» The problem
Which lines run from the one containing "right eye: (1035, 960)" through the last line of the records? Copy them exactly, leaving pictures out.

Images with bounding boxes
------------------------------------

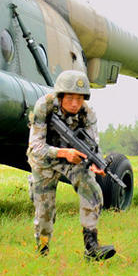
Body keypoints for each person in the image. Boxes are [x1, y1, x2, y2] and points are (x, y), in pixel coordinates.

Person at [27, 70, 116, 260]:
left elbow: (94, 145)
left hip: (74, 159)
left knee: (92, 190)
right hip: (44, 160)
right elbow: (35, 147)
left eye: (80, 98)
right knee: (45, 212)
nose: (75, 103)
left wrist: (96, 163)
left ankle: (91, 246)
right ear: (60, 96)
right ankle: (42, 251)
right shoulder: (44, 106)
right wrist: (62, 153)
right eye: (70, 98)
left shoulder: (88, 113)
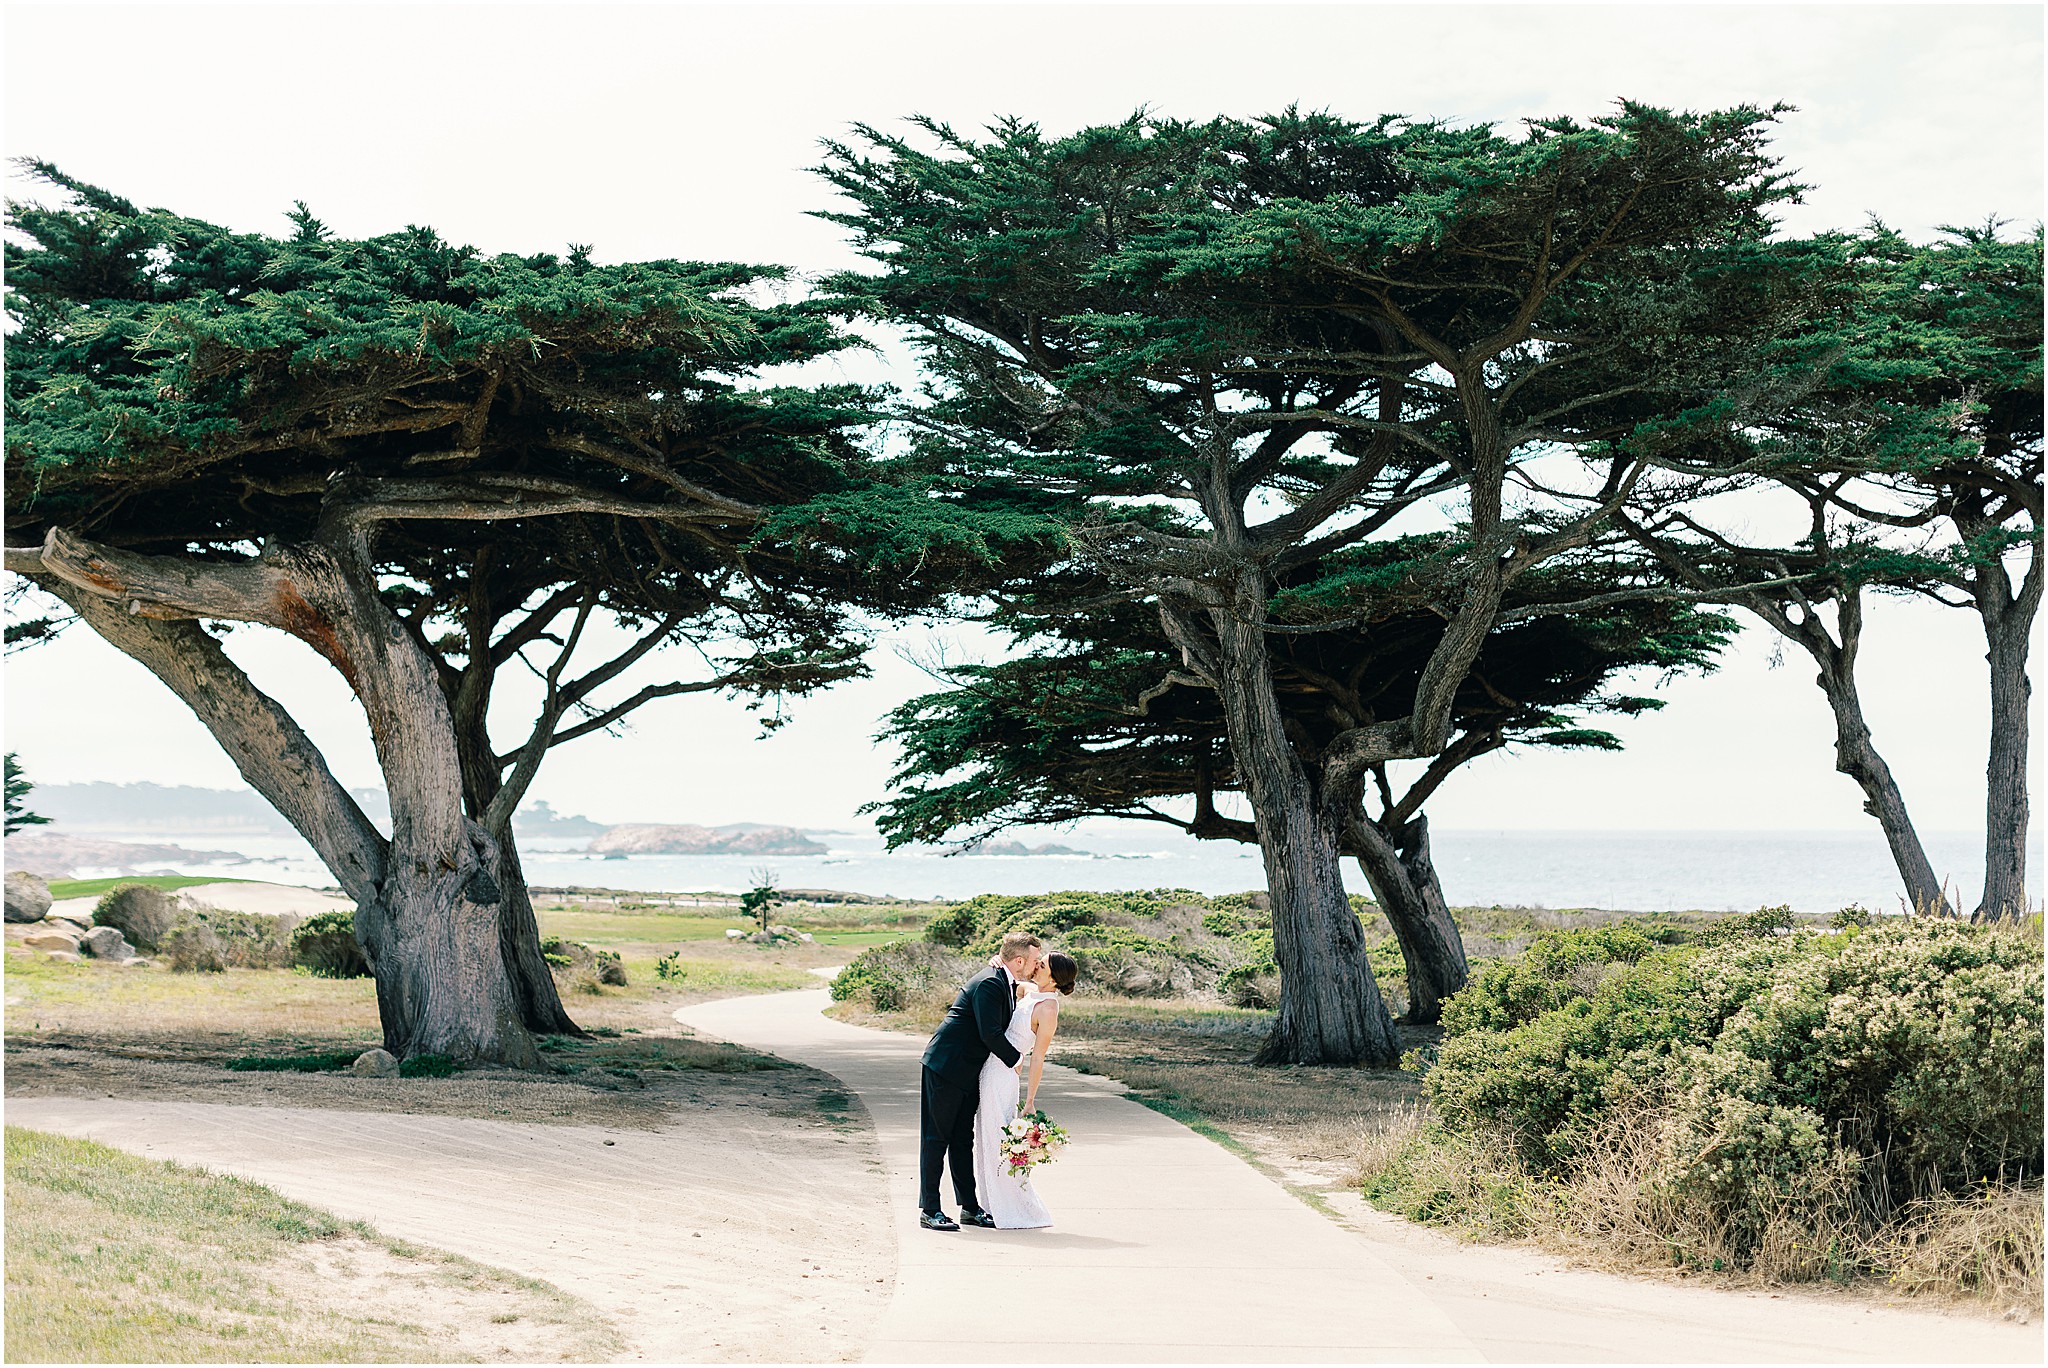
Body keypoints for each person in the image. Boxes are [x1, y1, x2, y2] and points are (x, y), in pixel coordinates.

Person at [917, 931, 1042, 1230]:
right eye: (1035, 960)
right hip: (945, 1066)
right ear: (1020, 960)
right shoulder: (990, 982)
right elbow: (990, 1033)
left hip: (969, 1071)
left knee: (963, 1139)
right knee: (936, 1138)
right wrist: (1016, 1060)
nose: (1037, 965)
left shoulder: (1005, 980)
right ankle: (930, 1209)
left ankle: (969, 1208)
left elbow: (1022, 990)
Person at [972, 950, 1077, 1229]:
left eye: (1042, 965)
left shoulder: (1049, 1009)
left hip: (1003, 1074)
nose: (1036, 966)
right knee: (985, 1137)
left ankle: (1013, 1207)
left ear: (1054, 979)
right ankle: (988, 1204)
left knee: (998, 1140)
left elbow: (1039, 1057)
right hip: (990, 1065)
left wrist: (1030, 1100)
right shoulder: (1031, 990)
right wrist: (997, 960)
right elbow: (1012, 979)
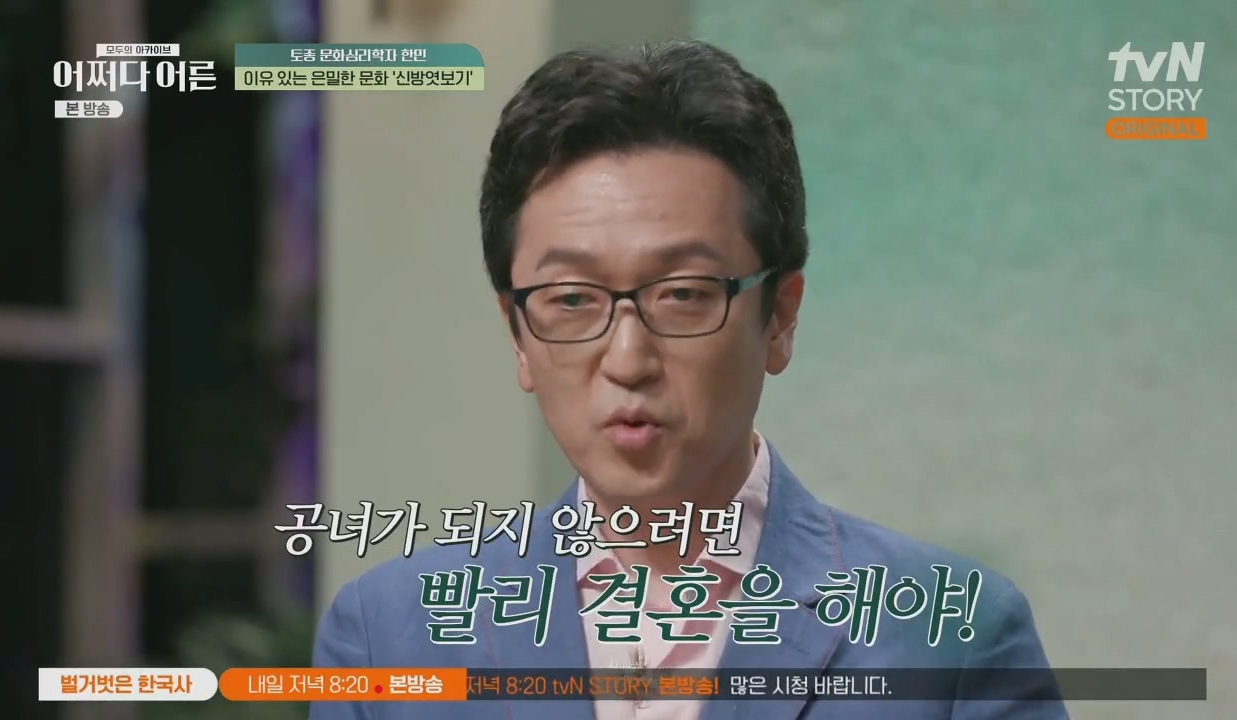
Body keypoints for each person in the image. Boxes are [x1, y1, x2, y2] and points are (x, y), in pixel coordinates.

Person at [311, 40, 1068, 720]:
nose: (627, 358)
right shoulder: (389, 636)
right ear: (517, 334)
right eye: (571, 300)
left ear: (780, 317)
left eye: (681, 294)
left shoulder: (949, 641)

------------------------------------

» Result for this exercise
right eye: (1035, 960)
right hip: (945, 1066)
right ear: (1020, 960)
right shoulder: (990, 982)
right elbow: (990, 1033)
left hip: (969, 1071)
left knee: (963, 1139)
right knee: (936, 1138)
right wrist: (1016, 1060)
nose: (1037, 965)
left shoulder: (1005, 980)
right ankle: (930, 1209)
left ankle: (969, 1208)
left elbow: (1022, 990)
Person at [972, 950, 1077, 1229]:
left eye: (1042, 965)
left shoulder: (1049, 1009)
left hip: (1003, 1074)
nose: (1036, 966)
right knee: (985, 1137)
left ankle: (1013, 1207)
left ear: (1054, 979)
right ankle: (988, 1204)
left knee: (998, 1140)
left elbow: (1039, 1057)
right hip: (990, 1065)
left wrist: (1030, 1100)
right shoulder: (1031, 990)
right wrist: (997, 960)
right elbow: (1012, 979)
Body keypoints for each person in the image. Boxes are [x1, y1, x2, y2] and points are (x, y), in pixel coordinates.

Person at [311, 40, 1068, 720]:
nose: (627, 358)
right shoulder: (389, 636)
right ear: (517, 334)
right eye: (571, 300)
left ear: (780, 317)
left eye: (681, 294)
left shoulder: (949, 641)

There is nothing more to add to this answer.